**Assigned task 1**: Lay out the rows from the start of the saved entries up to and including the line with "Půjčovna lyží" as a JSON list of strings, one string per line, omitting blank lines.

**Passage**:
Let's look at 1 Corinthians 13:8ff "Love is permanent; but if {there are gifts of} prophecy, they will be abolished; if {there are} tongues, they will cease of their own; if {there is} knowledge, it will be abolished." The same word is used of knowledge and prophecy; both are abolished. Then we continue to talk about knowledge and prophecy because tongues is seen by the passage as being irrelevant; it is just going to disappear. [9] "For we know in part and we prophesy in part." This is the Greek phrase EK MEROUS [e)k merouj] which means partial. Whatever we are saying about prophecy and knowledge they are revelatory gifts, they have to do with the revelation of doctrine. But they only give partial doctrine. No one who had the gift of prophecy or the gift of knowledge knew the whole realm of doctrine. They each contributed a piece of doctrine but not all of it. So verse 9 says these gifts are partial, but [10] "but when the perfect comes, the partial will be done away." Once again "perfect" here is a mistranslation of the word TELEIOS. Notice that the context is comparing TELEIOS with something that is partial. It is not comparing something that is perfect, but something that is imperfect. It is contrasting something that is incomplete with completion. When the complete has come the partial shall be done away. What is the partial? Prophecy and knowledge. What abolishes prophecy and knowledge is that which completes. If prophecy and knowledge are revelatory gifts then what abolishes them is going to be of the same kind, i.e. revelation. So when the completed revelation of God comes, the completed canon, then the spiritual gifts of prophecy and knowledge will be done away with. Tongues is viewed as secondary by the writer. Why? Because the purpose of tongues is given chapter 14 as related to God's purpose for Israel in announcing judgment. Once Israel was taken out of the picture through divine discipline in 70 AD tongues was no longer significant. The canon isn't completed until 90-95 AD, so first tongues dies out and then prophecy and knowledge are abolished.

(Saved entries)
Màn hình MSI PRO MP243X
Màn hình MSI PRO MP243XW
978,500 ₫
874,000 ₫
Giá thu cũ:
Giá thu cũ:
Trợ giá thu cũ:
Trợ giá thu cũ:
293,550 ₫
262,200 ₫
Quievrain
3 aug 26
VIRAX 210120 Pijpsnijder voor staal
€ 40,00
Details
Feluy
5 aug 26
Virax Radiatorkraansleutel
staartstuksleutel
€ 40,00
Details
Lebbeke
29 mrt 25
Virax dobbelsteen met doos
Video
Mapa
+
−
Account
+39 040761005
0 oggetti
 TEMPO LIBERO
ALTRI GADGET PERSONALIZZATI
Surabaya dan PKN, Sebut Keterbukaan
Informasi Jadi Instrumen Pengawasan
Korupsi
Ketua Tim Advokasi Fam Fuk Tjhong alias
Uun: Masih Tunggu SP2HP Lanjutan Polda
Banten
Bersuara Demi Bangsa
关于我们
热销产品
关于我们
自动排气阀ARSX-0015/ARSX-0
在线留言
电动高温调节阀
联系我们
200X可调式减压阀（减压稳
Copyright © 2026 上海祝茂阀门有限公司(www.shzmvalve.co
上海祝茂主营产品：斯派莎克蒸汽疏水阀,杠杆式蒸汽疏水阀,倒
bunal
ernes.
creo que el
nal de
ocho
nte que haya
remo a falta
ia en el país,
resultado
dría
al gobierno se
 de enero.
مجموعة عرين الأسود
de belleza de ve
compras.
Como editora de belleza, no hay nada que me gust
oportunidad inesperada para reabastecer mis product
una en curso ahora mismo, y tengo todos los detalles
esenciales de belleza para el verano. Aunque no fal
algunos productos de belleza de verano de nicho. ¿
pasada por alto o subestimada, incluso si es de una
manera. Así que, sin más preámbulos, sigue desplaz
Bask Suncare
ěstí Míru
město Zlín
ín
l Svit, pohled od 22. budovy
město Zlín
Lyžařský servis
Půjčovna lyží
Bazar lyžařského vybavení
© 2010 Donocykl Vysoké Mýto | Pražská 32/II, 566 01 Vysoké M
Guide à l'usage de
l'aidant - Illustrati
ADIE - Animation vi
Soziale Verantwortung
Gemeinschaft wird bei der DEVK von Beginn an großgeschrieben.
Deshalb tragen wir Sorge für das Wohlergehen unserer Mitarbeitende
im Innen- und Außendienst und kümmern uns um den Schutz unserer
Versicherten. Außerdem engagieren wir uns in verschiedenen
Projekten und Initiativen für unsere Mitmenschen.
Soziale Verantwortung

**Assigned task 2**: Condense the paragraph of the passage on 1 Corinthians 13 that begins "Let's look at 1 Corinthians 13:8ff" into a bulleted list that keeps its main points.

**Task result 1**:
[
  "Màn hình MSI PRO MP243X",
  "Màn hình MSI PRO MP243XW",
  "978,500 ₫",
  "874,000 ₫",
  "Giá thu cũ:",
  "Giá thu cũ:",
  "Trợ giá thu cũ:",
  "Trợ giá thu cũ:",
  "293,550 ₫",
  "262,200 ₫",
  "Quievrain",
  "3 aug 26",
  "VIRAX 210120 Pijpsnijder voor staal",
  "€ 40,00",
  "Details",
  "Feluy",
  "5 aug 26",
  "Virax Radiatorkraansleutel",
  "staartstuksleutel",
  "€ 40,00",
  "Details",
  "Lebbeke",
  "29 mrt 25",
  "Virax dobbelsteen met doos",
  "Video",
  "Mapa",
  "+",
  "−",
  "Account",
  "+39 040761005",
  "0 oggetti",
  " TEMPO LIBERO",
  "ALTRI GADGET PERSONALIZZATI",
  "Surabaya dan PKN, Sebut Keterbukaan",
  "Informasi Jadi Instrumen Pengawasan",
  "Korupsi",
  "Ketua Tim Advokasi Fam Fuk Tjhong alias",
  "Uun: Masih Tunggu SP2HP Lanjutan Polda",
  "Banten",
  "Bersuara Demi Bangsa",
  "关于我们",
  "热销产品",
  "关于我们",
  "自动排气阀ARSX-0015/ARSX-0",
  "在线留言",
  "电动高温调节阀",
  "联系我们",
  "200X可调式减压阀（减压稳",
  "Copyright © 2026 上海祝茂阀门有限公司(www.shzmvalve.co",
  "上海祝茂主营产品：斯派莎克蒸汽疏水阀,杠杆式蒸汽疏水阀,倒",
  "bunal",
  "ernes.",
  "creo que el",
  "nal de",
  "ocho",
  "nte que haya",
  "remo a falta",
  "ia en el país,",
  "resultado",
  "dría",
  "al gobierno se",
  " de enero.",
  "مجموعة عرين الأسود",
  "de belleza de ve",
  "compras.",
  "Como editora de belleza, no hay nada que me gust",
  "oportunidad inesperada para reabastecer mis product",
  "una en curso ahora mismo, y tengo todos los detalles",
  "esenciales de belleza para el verano. Aunque no fal",
  "algunos productos de belleza de verano de nicho. ¿",
  "pasada por alto o subestimada, incluso si es de una",
  "manera. Así que, sin más preámbulos, sigue desplaz",
  "Bask Suncare",
  "ěstí Míru",
  "město Zlín",
  "ín",
  "l Svit, pohled od 22. budovy",
  "město Zlín",
  "Lyžařský servis",
  "Půjčovna lyží"
]

**Task result 2**:
- In 1 Corinthians 13:8, love is permanent. Prophecy and knowledge will be abolished, and the same word is used for both. Tongues will cease of their own and is then treated as irrelevant.
- Verse 9's "in part" translates the Greek EK MEROUS, meaning partial. Prophecy and knowledge are revelatory gifts that each supplied only a piece of doctrine. No one holding them knew the whole realm of doctrine.
- In verse 10, "perfect" mistranslates TELEIOS. The context contrasts the incomplete with completion.
- Whatever abolishes the revelatory gifts must be of the same kind, i.e. revelation. That means the completed canon.
- Tongues is secondary because chapter 14 ties its purpose to God's purpose for Israel in announcing judgment. Once Israel was removed through divine discipline in 70 AD, tongues was no longer significant.
- The canon was not completed until 90-95 AD. So tongues died out first, and then prophecy and knowledge were abolished.